(PROVIDED ENTRIES begins)

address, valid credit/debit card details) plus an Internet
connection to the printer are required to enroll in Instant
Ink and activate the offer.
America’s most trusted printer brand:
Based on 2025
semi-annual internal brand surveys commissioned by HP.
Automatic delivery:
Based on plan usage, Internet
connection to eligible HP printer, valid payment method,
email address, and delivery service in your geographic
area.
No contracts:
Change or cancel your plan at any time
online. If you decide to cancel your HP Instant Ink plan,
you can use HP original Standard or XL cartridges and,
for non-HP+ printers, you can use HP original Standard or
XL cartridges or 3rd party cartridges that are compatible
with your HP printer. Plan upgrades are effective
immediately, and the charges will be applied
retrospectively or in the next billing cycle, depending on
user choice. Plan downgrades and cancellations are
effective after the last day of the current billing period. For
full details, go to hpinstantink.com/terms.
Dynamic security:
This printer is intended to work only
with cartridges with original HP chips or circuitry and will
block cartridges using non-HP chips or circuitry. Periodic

(PROVIDED ENTRIES ends)

Which lines of the data contain the word "delivery"? Copy each one.

* [EXERCISE RESULT]
Automatic delivery:
email address, and delivery service in your geographic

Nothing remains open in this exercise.